Les Echos – 26/05/2016
Julien Dupont-Calbo
Encore confidentiel, le marché des deux-roues électriques commence à se développer dans l’Hexagone.
L’électrique, outil de diplomatie urbaine ? « Quand on se gare avec le scooter électrique, les gens sur le trottoir ne nous regardent plus de travers. C’est génial », s’amuse Frédéric Stik, le responsable deux-roues de BMW France. Depuis l’an dernier, la marque allemande commercialise un gros deux-roues électrique à 15.000 euros – 500 unités vendues en 2015, normalement un peu plus cette année. « C’est une très bonne surprise », sourit Frédéric Stik, qui pensait en vendre deux fois moins.
Cela ne veut pas dire non plus que Paris, Lyon ou Bordeaux, les grandes villes motocyclistes françaises, ressemblent à Pékin – où les deux-roues ne carburent qu’à l’électrique. L’an dernier, seuls 1.861 modèles ont trouvé preneur en France, contre 1.156 en 2014, selon l’Avere. « Le marché reste confidentiel », admet Olivier Cimetière, le responsable deux-roues de Norauto. Même si ce dernier, dit-il, « offre de très belles perspectives ».
A l’entendre, l’appétence du public grimpe en flèche. « Les clients posent de plus en plus de questions. Et on reçoit en ce moment énormément de mairies, de livreurs de pizzas, de polices municipales ou de clubs de golf », note Olivier Cimetière. « Ça décolle », confirme Frédéric de Maneville, cofondateur d’Eccity, une start-up de scooters électriques installée à Grasse. « On vient de signer un contrat pour 400 modèles avec la Mairie de Paris », se félicite le dirigeant.
Plusieurs atouts
Le scooter électrique revêt en effet certains atouts. D’abord, la facture de carburant est réduite à néant, idem pour le bruit, l’odeur et les vibrations. Les polices d’assurance sont moins chères et l’entretien très limité, le nombre de pièces d’usure étant réduit à portion congrue (les pneus et les freins surtout). Quand à l’autonomie, plus de 80 kilomètres en général, elle paraît largement suffisante pour tenir quelques jours en ville.
Tout comme la vitesse… « Notre scooter monte à 120 km/h, avec une super accélération, sans temps de latence », vante Frédéric Stik, chez BMW. D’après ses calculs, le surcoût de son modèle électrique, 4.000 euros par rapport à un modèle équivalent thermique, s’efface en trois ou quatre ans, vu la différence de coût à l’usage. En revanche, pas d’aide gouvernementale à l’achat, contrairement à ce qui se passe pour la voiture électrique. « On trouve bien quelques aides municipales, mais elles sont plafonnées à 400 euros. Ce que les clients ne comprennent pas, d’ailleurs », regrette Frédéric de Maneville.
Reste que les constructeurs commencent à s’intéresser plus sérieusement au sujet.
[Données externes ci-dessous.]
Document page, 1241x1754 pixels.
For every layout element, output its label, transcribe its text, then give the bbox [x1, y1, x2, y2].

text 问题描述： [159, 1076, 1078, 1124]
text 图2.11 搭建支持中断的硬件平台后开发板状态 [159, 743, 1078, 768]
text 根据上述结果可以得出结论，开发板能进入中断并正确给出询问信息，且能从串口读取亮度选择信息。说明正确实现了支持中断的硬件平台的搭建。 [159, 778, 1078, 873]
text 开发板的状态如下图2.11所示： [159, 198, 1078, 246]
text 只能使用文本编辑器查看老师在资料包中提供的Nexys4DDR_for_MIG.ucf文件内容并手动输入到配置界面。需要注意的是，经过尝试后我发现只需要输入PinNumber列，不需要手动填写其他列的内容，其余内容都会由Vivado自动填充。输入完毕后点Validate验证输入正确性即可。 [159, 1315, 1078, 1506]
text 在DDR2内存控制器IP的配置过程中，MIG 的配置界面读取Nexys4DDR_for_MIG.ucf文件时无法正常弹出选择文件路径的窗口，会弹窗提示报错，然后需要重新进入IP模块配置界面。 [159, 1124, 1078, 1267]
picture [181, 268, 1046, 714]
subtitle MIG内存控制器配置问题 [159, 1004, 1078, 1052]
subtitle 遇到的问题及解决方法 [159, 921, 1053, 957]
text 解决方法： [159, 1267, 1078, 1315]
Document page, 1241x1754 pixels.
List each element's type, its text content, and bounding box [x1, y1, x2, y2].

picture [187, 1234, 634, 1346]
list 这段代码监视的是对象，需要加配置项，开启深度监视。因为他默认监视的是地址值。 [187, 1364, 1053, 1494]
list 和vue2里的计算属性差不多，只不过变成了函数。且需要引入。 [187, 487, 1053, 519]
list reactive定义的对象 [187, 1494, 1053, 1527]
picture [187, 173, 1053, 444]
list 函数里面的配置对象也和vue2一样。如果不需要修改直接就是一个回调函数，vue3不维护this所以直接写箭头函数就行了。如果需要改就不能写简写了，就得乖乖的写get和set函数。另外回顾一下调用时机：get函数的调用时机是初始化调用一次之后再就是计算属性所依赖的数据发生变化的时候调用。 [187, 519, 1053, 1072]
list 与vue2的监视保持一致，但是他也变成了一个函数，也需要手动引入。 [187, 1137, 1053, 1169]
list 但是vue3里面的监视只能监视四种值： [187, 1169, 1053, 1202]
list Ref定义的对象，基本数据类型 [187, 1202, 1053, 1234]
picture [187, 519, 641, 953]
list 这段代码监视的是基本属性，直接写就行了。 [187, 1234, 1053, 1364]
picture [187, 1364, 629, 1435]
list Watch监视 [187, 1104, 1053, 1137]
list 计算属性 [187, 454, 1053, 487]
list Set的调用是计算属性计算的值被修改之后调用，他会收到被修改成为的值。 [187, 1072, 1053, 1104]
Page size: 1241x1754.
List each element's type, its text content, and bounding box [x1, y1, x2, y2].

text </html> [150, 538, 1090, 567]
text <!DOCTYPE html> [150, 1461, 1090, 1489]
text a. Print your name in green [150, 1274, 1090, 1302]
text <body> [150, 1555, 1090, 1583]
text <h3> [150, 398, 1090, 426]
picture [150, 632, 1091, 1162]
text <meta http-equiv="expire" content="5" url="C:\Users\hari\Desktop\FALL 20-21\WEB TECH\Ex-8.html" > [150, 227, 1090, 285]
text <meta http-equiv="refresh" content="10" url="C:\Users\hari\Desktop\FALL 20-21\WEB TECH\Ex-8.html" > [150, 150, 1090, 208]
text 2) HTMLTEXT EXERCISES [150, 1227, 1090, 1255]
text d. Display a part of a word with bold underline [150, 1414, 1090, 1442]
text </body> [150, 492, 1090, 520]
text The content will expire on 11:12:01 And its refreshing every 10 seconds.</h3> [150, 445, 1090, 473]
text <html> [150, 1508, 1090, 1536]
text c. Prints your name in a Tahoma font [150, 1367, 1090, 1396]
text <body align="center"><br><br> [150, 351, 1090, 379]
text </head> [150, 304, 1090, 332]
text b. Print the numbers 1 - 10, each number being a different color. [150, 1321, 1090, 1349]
Hormis BMW, Peugeot Scooters devrait bientôt pousser les feux en la matière, à la demande de Carlos Tavares, le patron de PSA. « Avec notre partenaire Mahindra, nous préparons un nouveau produit, qui va vite arriver », promet Georges Charitat, chez Peugeot Scooters, où l’on ne recense plus de modèle grand public pour l’instant. L’engin en question serait une version européenne du scooter GenZe, concoctée par une start-up californienne dans le giron de Mahindra.
Technologiquement complexe
A vrai dire, le scooter électrique n’est pas une mince affaire. « Technologiquement, c’est assez complexe », souffle Frédéric Stik. Il faut, gérer la charge et la décharge de la batterie, son poids et l’équilibre général de la machine. Et monter un réseau d’entretien ou convaincre ses revendeurs de s’y mettre. Du coup, les marques de scooters reposant sur des constructeurs automobiles partent avantagées par rapport à des acteurs comme Piaggio ou Yamaha, par exemple.
Les fabricants de motos, aussi, restent pour l’heure en relatif retrait. A leur décharge, il ne s’est vendu que 102 motos électriques en France l’an dernier… « Le motard aime le moteur qui pétarade », pense Frédéric de Maneville. Certains essaient pourtant de les convaincre, comme l’américain Zero Motorcycles, qui propose des motos « écolos » passant de 0 à 100 en 3,3 secondes. « On part d’une feuille blanche, mais d’une façon ou d’une autre, le marché se développera », juge Bruno Muller, son représentant en France. L’objectif de son employeur californien ? Devenir le Tesla de la moto, tout simplement.